Иллария выдохнула со всхлипом.
– И ты сидишь в этом углу, пялишься на часы, а секундная стрелка бегает-бегает… минутная ползет, медленно так… и начинает казаться, что вся твоя жизнь в этом углу и пройдет. Но тебе не хватит духу выбраться… второй раз точно не хватит. Он от меня не отстанет, мы оба понимаем это. И… рядом с тобой мне будет безопасней.
Она поднялась.
– Не прогоняй меня, пожалуйста… Я просто еще тогда устала бояться.
«Дорогой мой Михаил Арсеньевич, пишу тебе исключительно потому, что испытываю настоятельную необходимость поделиться своими сомнениями хоть с кем-нибудь. Я помню тебя человеком в высшей степени рассудительным, потому и надеюсь, что удастся тебе развеять мои страхи.

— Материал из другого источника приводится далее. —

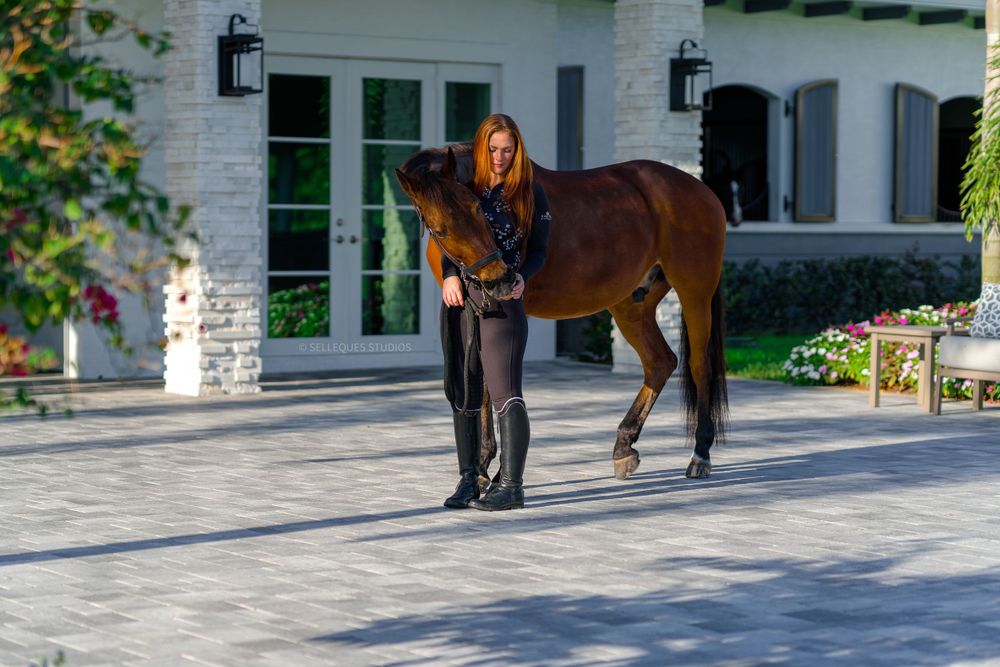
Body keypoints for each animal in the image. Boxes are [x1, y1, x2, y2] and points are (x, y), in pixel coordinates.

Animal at [394, 143, 727, 482]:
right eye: (441, 231)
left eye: (477, 210)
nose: (501, 279)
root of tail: (701, 190)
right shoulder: (469, 311)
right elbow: (481, 383)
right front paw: (483, 466)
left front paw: (492, 470)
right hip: (631, 305)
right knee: (660, 362)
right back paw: (624, 447)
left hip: (694, 293)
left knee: (700, 365)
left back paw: (700, 454)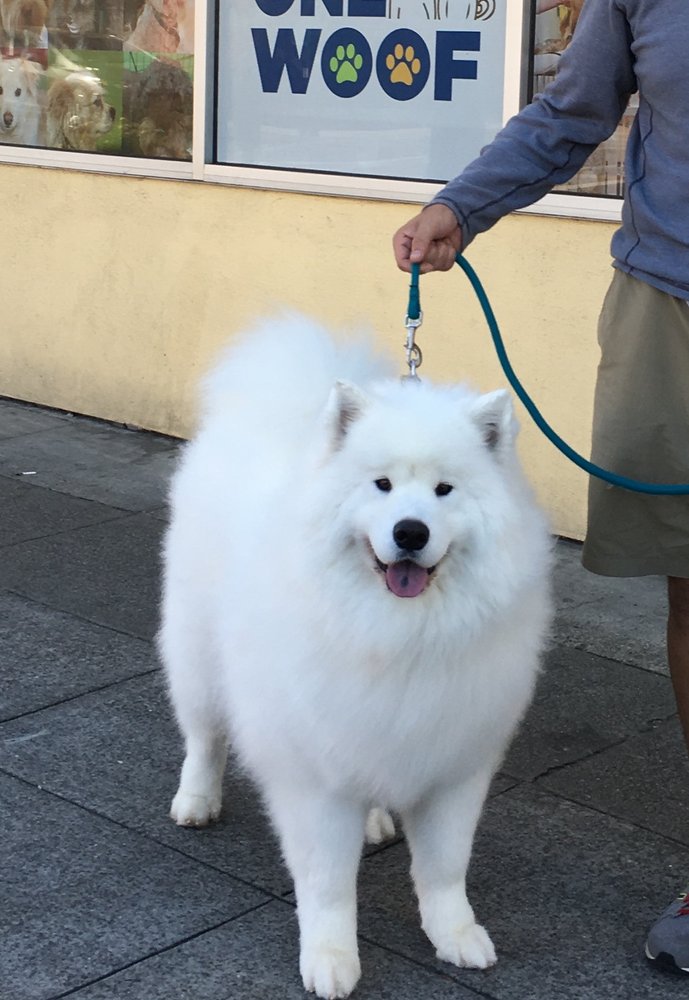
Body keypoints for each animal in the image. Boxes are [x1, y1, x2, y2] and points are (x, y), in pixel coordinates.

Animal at [159, 316, 552, 999]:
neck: (399, 635)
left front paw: (456, 935)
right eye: (383, 485)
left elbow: (445, 867)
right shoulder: (315, 774)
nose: (410, 532)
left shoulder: (452, 762)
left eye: (444, 490)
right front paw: (331, 958)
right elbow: (327, 883)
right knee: (205, 735)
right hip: (199, 657)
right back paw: (197, 801)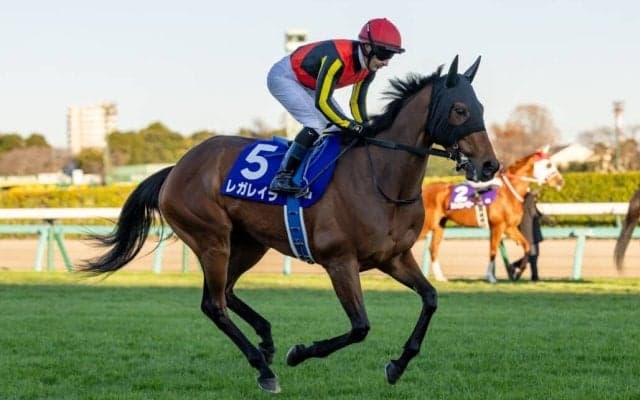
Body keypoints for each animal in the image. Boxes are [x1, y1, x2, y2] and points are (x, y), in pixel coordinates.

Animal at [80, 55, 499, 393]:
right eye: (459, 110)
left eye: (480, 106)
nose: (490, 165)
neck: (381, 177)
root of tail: (176, 169)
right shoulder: (339, 261)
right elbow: (360, 326)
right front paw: (300, 353)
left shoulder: (394, 257)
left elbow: (430, 299)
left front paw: (397, 365)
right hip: (212, 239)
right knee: (213, 304)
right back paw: (264, 368)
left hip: (249, 243)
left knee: (226, 293)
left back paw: (265, 340)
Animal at [420, 147, 564, 283]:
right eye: (548, 165)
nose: (560, 181)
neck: (508, 192)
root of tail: (423, 189)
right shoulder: (497, 226)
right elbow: (493, 251)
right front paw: (491, 277)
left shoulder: (509, 228)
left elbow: (527, 246)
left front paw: (517, 269)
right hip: (426, 224)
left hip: (439, 225)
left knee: (433, 248)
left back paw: (440, 277)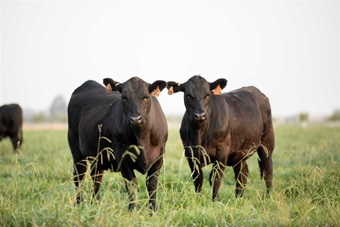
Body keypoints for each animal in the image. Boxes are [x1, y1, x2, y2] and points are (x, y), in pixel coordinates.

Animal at [67, 76, 168, 211]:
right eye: (124, 97)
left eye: (146, 96)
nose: (135, 119)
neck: (142, 139)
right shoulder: (122, 157)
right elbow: (131, 184)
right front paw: (132, 211)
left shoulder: (159, 158)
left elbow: (152, 184)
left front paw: (153, 211)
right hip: (76, 151)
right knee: (79, 177)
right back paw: (78, 204)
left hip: (98, 156)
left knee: (96, 177)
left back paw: (96, 204)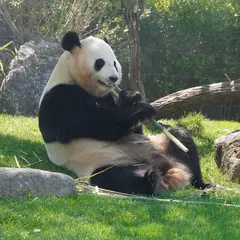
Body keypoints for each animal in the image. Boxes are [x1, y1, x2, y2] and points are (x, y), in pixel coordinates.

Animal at [38, 31, 210, 196]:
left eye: (115, 63)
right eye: (99, 63)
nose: (114, 78)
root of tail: (168, 168)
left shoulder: (107, 97)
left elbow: (133, 130)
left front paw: (130, 97)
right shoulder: (60, 98)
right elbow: (100, 125)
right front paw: (140, 109)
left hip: (160, 144)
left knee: (181, 138)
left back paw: (201, 184)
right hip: (101, 161)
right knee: (114, 177)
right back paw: (150, 178)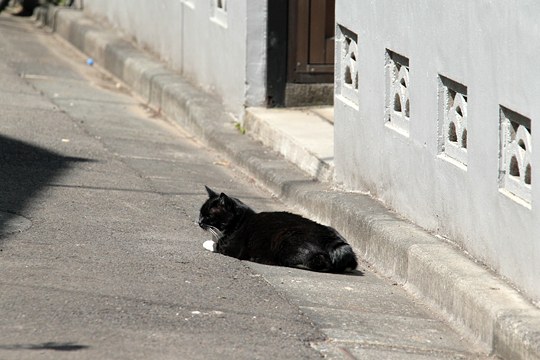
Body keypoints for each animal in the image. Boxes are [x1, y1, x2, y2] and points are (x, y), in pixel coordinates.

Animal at [198, 186, 358, 272]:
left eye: (208, 216)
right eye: (200, 213)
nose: (198, 222)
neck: (239, 221)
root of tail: (332, 240)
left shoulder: (230, 247)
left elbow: (214, 244)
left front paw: (207, 242)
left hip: (287, 238)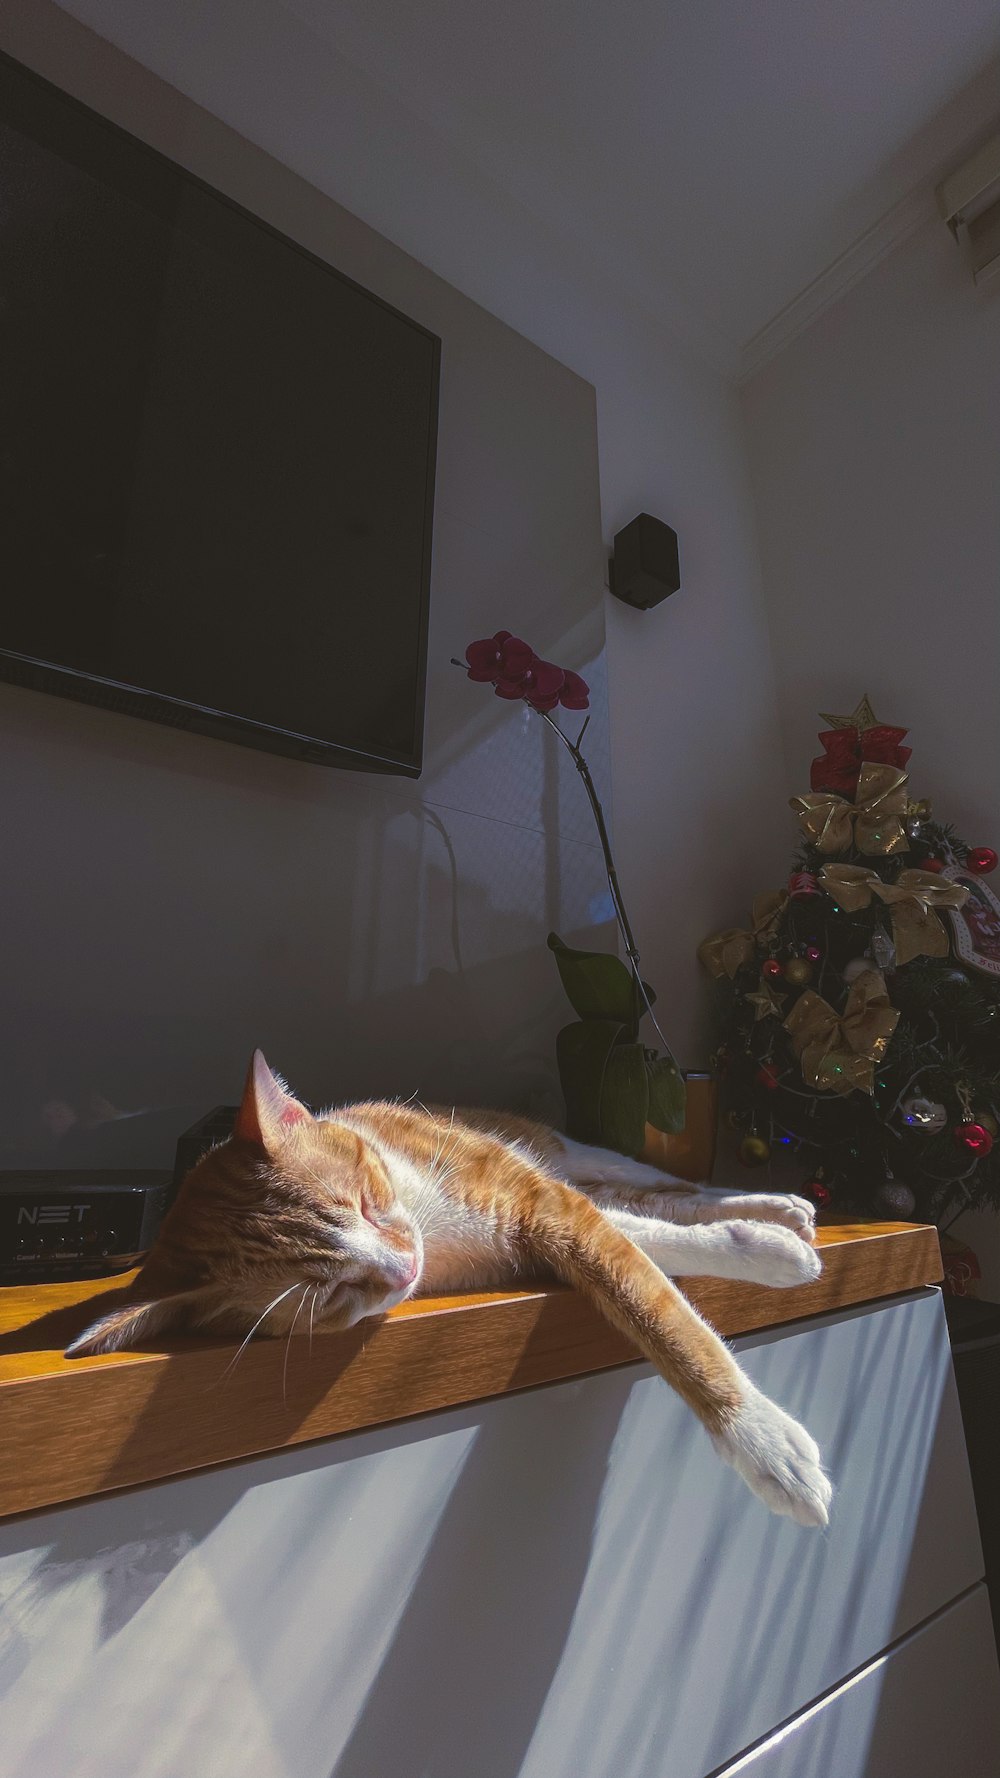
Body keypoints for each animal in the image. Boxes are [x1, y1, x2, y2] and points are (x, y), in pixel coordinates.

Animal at [64, 1052, 825, 1529]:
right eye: (330, 1294)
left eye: (367, 1202)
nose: (403, 1269)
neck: (434, 1232)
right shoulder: (539, 1231)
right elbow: (644, 1247)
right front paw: (766, 1250)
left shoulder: (541, 1203)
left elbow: (656, 1300)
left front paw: (766, 1441)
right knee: (650, 1200)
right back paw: (781, 1220)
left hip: (576, 1154)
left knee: (670, 1183)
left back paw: (781, 1205)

Право слово, в последнее время я стал нервозен и боязлив, точно курсистка.
И еще, я видел быка.
Но, пожалуй, Михаил мой Арсеньевич, следует рассказать обо всем с самого начала. Верно, ты удивился, встретив меня в Турчанске, и удивился еще более, услышав, что говорят обо мне и моем семействе. С последней нашей встречи прошло лет тридцать, и я еще помню, что тебя, что себя – беспокойными юнцами, пребывающими в блаженной уверенности, что весь мир принадлежит исключительно им. С той поры судьба немало меня изуродовала, к тебе же, сколь понимаю, дама сия была более благосклонна. И поверь, я не стал бы беспокоить тебя, ежели б и вправду не нуждался в совете. Так уж вышло, что рядом со мной не осталось людей, которым я мог бы довериться.
И смерть рядом.
Ты ведь помнишь ее дыхание, такое сладкое, напоенное цветом вишни… и бесшумную поступь, касание легкое, пулей по волосам, и собственное удивление, что жив… а вот Володенька так и остался лежать, не поняв, что же случилось. Его я вижу во снах, взгляд растерянный, улыбку на губах. Руки раскинутые, землю обнимающие… вижу и тебя, и себя…
Тогда мне удалось ее обмануть, но ныне она за мной вернулась.